Business Context
Google Ads uses click-through-rate (CTR) prediction models to rank and price sponsored results. You are asked to improve a binary classifier that predicts whether an impression will receive a click while reducing measurable bias against underrepresented advertiser and user segments.
Dataset
You are given a historical training set built from ad impression logs over 90 days.
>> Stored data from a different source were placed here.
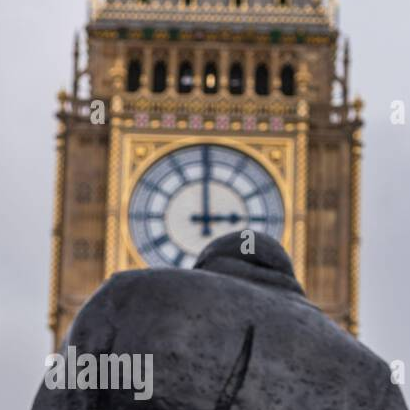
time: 2:59
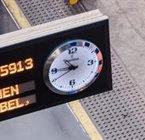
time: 10:45
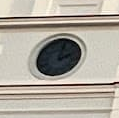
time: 2:01
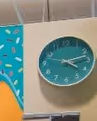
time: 4:12
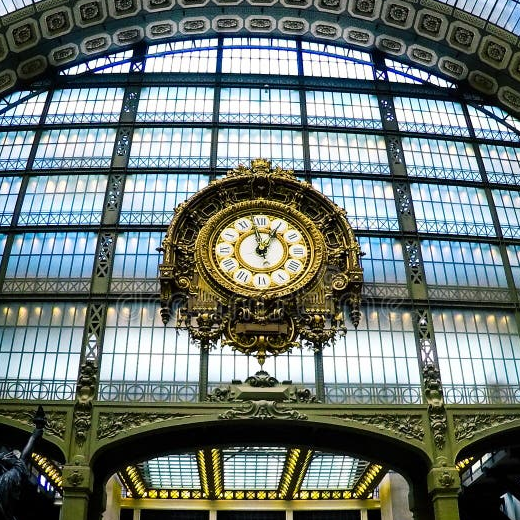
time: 12:57
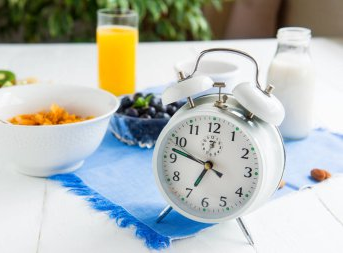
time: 6:47
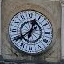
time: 12:39
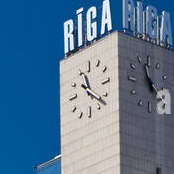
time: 11:21
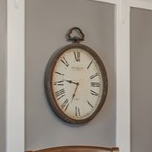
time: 6:46
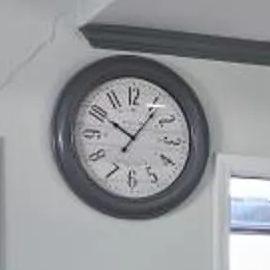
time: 10:06
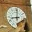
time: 9:01
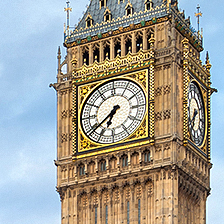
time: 6:38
| Feature Group | Count | Examples |
|---|
| Ad features | 12 | campaign_type, creative_format, bid_amount, ad_quality_score |
| Query/context | 10 | query_length, device_type, country, hour_of_day |
| User behavior aggregates | 8 | prior_ctr_7d, sessions_30d, conversion_rate_30d |
| Advertiser/account | 9 | vertical, account_age_days, spend_tier, region |
| Sensitive / audit-only attributes | 4 | user_gender, user_age_bucket, advertiser_size_bucket, market_tier |
- Rows: 24M ad impressions, 43 model features + 4 audit-only attributes
- Target:
clicked (1 if clicked, 0 otherwise)
- Class balance: 6.1% positive, 93.9% negative
- Missing data: 9% missing in user aggregates for cold-start users, 4% missing in advertiser metadata, sparse long-tail categories in region and vertical
- Known issue: training data over-represents large advertisers in Tier-1 markets and Android mobile traffic
Success Criteria
A good solution should improve fairness without causing unacceptable ranking degradation:
- PR-AUC drop must be less than 2% relative to the current production baseline
- Worst-group false negative rate gap across audit groups must be reduced by at least 30%
- Calibration error for each major segment must remain below 0.03
Constraints
- Batch retraining on Vertex AI once per day; online inference latency under 20 ms at p95
- Sensitive attributes may be used for offline auditing and bias mitigation analysis, but not served directly at inference
- The model must support explainability for policy and ads quality reviews
Deliverables
- Define what bias means in this CTR system and how you would measure it.
- Build a training pipeline that handles imbalance, missingness, and segment skew.
- Compare at least two mitigation strategies (for example: reweighting, thresholding, constrained training, or post-hoc calibration).
- Report overall and per-group performance on a held-out time-based test set.
- Recommend a production rollout and monitoring plan in Google Cloud.